Excerpt provided –
>>>

Friday, October 26, 2012

The Apple Doesn't Fall Far From The Tree....

It's no secret that I am passionate about postpartum mood disorders. Most people also know that I experienced my own story with postpartum depression following the birth of my 2nd child, my daughter, who is now almost 7.
I had coffee with my mom this morning and had a chance to ask her a bit more about her own postpartum experience with me. I knew bits and pieces-- that I had been a difficult, colicky baby. That my mom had dreamed of having more than one child, until she had me. That things had just been tough in my early years. But I really had never asked for more information. Knowing what had happened to me, and the reading I have been doing about how having a PMAD (Postpartum Mood/Anxiety Disorder) can impact early childhood, made me very curious. She went on to tell me more in depth about how difficult it had been for her. We discussed bonding and she said, "I don't think I was able to bond with you until... oh, about a year". Wow. She also reminded me how they had made the move from California to Minnesota, in a car, with no air conditioning, across Death Valley, when I was two weeks old. I was sick often, and very colicky. She had little support.
Knowing what I do now, it really makes sense that my mom was depressed. I remember her being depressed and anxious when I was growing up. I am sure all of that was exacerbated postpartum. And back then, in the 70's, "doctors were so stupid" she said- nobody talked about or knew what PMADs were. I do believe growing up with a mother who had untreated anxiety and depression contributed to my own anxiety and PPD.
Now I have my own daughter (and I don't want to forget how my PPD likely affected my son, who was 2 1/2 when my daughter was born), and I can't help but wonder how my PPD affected her and our relationship. We did not bond for the first five months of her life. In fact, the thing that still breaks my heart is that I don't have a picture of me holding her as an infant. She was very colicky (which we now know was acid reflux and a milk protein intolerance, which it was likely I also had as an infant) and had complications from that. I even had a deliberate plan once to leave her and run away for six months and stay at a hotel.
My goal of writing this blog is not to bring you down. But it's about taking a long hard look at the intergenerational transmission of PMADs and how we need to talk about it. How we need to prevent, or at the very least, identify these issues sooner. My wish is that if my daughter ever has a baby and ever has a PMAD, the best gift I can impart to her is that she needs to speak out about it and get help. Don't suffer in silence. Don't become a statistic. Don't let it linger for months or years, and impact your child long-term. Speak out about it. Write out your birth and postpartum story so you can share it with your kids. And if you are able, talk to your own mother about her birth and postpartum experience. It may be scary and sad, but it can be very informative, and break down the shame of having a postpartum mood disorder.

<<<

Pose estimation data –
>>>

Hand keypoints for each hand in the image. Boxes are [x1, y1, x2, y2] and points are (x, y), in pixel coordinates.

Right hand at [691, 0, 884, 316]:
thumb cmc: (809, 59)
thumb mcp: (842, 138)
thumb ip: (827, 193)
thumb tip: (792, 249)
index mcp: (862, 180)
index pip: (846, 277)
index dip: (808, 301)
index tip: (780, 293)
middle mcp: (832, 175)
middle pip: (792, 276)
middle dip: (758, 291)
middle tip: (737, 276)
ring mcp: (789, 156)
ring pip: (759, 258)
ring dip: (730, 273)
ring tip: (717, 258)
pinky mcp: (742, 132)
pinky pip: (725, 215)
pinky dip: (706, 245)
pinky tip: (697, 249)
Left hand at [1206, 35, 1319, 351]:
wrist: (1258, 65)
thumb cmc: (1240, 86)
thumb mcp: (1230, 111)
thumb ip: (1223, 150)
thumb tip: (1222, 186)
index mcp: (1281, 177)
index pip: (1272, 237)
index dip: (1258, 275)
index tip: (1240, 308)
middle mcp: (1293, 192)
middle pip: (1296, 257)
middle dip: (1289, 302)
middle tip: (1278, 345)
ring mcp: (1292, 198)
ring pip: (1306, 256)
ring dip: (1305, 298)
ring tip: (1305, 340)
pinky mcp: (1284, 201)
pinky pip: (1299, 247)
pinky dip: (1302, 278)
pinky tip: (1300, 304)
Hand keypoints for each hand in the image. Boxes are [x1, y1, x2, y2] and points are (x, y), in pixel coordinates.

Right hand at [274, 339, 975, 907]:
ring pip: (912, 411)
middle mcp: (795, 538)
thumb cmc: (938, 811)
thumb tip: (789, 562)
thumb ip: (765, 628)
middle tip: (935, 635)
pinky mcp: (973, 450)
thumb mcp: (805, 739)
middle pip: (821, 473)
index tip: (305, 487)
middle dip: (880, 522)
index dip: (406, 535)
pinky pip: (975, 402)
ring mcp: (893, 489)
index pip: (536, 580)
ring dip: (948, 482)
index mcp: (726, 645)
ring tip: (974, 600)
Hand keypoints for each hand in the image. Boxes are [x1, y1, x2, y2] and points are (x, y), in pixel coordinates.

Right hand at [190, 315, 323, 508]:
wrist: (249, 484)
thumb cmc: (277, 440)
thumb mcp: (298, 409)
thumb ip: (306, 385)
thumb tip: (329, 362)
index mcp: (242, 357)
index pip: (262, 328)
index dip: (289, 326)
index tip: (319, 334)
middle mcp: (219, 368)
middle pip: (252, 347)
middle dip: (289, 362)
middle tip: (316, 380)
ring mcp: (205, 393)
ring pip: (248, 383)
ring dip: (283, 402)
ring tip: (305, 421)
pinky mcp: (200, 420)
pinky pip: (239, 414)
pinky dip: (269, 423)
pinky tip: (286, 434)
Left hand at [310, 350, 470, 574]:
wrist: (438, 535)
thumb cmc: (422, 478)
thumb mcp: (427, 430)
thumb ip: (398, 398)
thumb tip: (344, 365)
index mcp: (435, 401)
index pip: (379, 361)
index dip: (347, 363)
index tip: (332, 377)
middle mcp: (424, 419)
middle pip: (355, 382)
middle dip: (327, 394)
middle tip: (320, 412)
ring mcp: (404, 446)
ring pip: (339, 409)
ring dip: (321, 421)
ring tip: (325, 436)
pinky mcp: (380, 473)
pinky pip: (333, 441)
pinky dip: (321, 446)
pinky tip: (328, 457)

<<<

In the blog post on postpartum mood disorders, rewrite the part that opens with the words containing "The Apple Doesn't" and closes with "now almost 7.", putting "second child" in place of "2nd child".

Solution –
The Apple Doesn't Fall Far From The Tree....

It's no secret that I am passionate about postpartum mood disorders. Most people also know that I experienced my own story with postpartum depression following the birth of my second child, my daughter, who is now almost 7.